POS: I think straightforward to us is a little different. I definitely agree with Mike that we don’t sound like new, we don’t sound like old, but we mix right in. We all bring elements of what you expect to hear from hip-hop, but we all also bring out own little flair. I think that’s an accident, being in the Midwest, and kinda being outsiders in the Minneapolis hip-hop scene for a really long time, we ended up playing a lot of shows with a lot of bands, a lot of rock bands, catering to different crowds than rap crowds until we could actually get outselves put on, so I think over the years our style just kinda developed in that way. It’s not like excessively rock music by any means, but the rules are cast aside in terms of how it’s supposed to go, the roots are in raw pattern hip-hop, and trying to be the best possible rappers we can be without having to talk about rap all the time. If people haven’t heard any of us before and they pick up the Doomtree record, they could and they should expect to hear quality hip-hop production, quality raps varied over 5 entirely different sounding MCs with 5 entirely different styles, but it’s all stuff that you’re used to if you’re a fan of rap. If you’re not a fan of rap, the beats can get aggressive or melodic enough to where you’re in, just one of those things where we don’t put on any kind of face for anybody, we just go do it.
MM: And that’s exactly what I meant by straight up.

AC: How would you view the traditional music industry with major labels and CD distribution, and where it’s intersecting now and clashing in some cases with the mp3 and download industry.
POS: That’s something we kept in mind when we went into this record coming out. A lot of these songs were done and started being written 2 years ago, and then the others are brand new, mega fresh. But a lot of that came from trying to find the right people to help us with the right deal and right situation. We ended up talking to some smaller majors, some moderately bigger majors and some indies and we ultimately wanted it by ourselves and looked into who we could talk to to help us do that. We ended up going alone because we didn’t want to give up our digital rights, and people are offering these ancient deals that just don’t make sense anymore. It’s the kind of thing where the artist has more control over the product than ever in the history of music. That’s a double-edged sword because there’s tried and true ways of getting it done out there and getting paid for it, and then there’s this whole experimental new world that we’re kinda just launching ourselves into. So I don’t really know how the music business is supposed to go, but when people say that they can’t do it the way that we want to, we just say sorry we’re going to go do it this way now.

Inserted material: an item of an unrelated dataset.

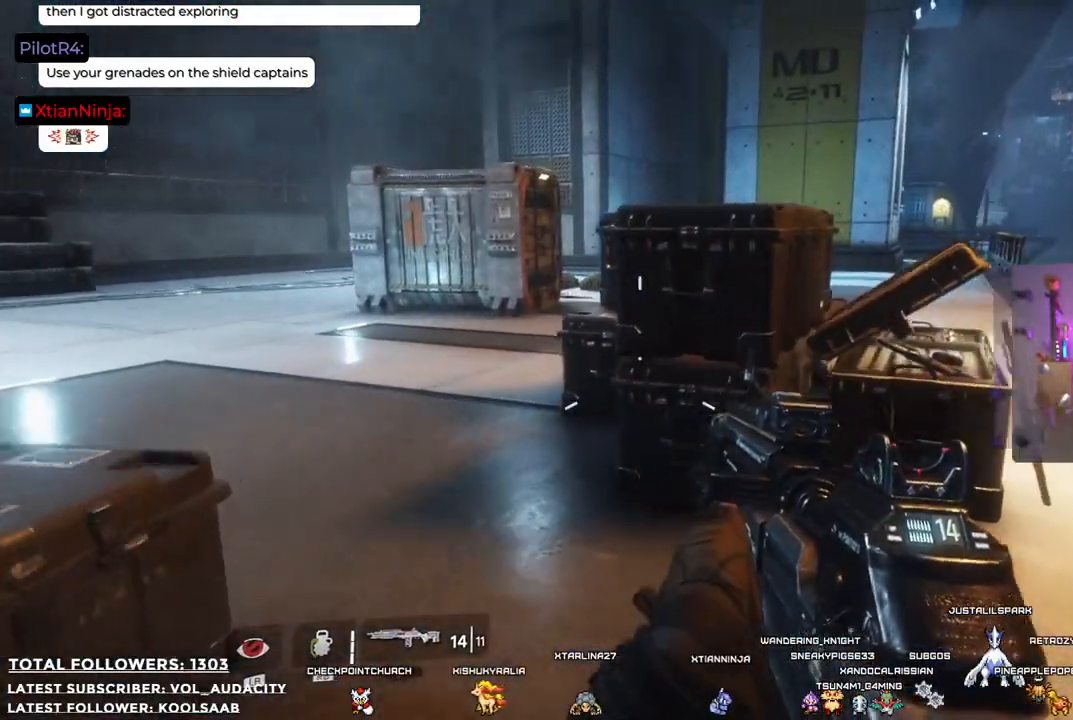
{"buttons": [], "left_stick": "right", "right_stick": "down-right", "events": [[434, "left_stick", "right"], [467, "right_stick", "down-right"]]}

AC: In terms of not giving up your digital rights, you look at Radiohead and NIN who recently had very well publicized free releases and downloads of albums. Do you think it’s beneficial to give parts of your songs to fans in remix contest format? Do you agree with putting your music out there to let the fans interact with your music?
MM: I’m totally into that. Two people I know, their next project is acapellas and instrumentals for free downloads on their Myspace. What it’s really all about is getting your music out there. Especially with CD sales, all that we have left is touring, playing shows and selling merchandise if we’re ever going to make money. So in my eyes, I see using your CDs and music as a tool to get people to your shows and stay current to what you’re making. With the digital insurgence, if you will, we’re definitely at a point where we need to put as much music out as possible, so if that makes people remix it and get it out even more, that’s where it’s at.
AC: That’s demonstrated by the fact that before I heard about you through your PR company, I checked the “Dots and Dashes” track off Indiefeed Hip-Hop. What kind of touring are you doing and where can people look out for you coming up?
MM: After we put the crew record out on July 29th, one of the big reasons we didn’t go with any of the labels is that we wanted a very rigorous release schedule. With the finishing of our crew record, we had almost everybody finishing solo projects. On the 26th of August we had Cecil Otter drop his solo record. Me and Lazerbeak are putting out a collaboration out at the end of this month, September 23rd, and then we hope to have something coming from our camp at least every month until the summer. We just got off a tour with the Flobots, and I believe we’ll probably be going out with POS for his solo record coming out.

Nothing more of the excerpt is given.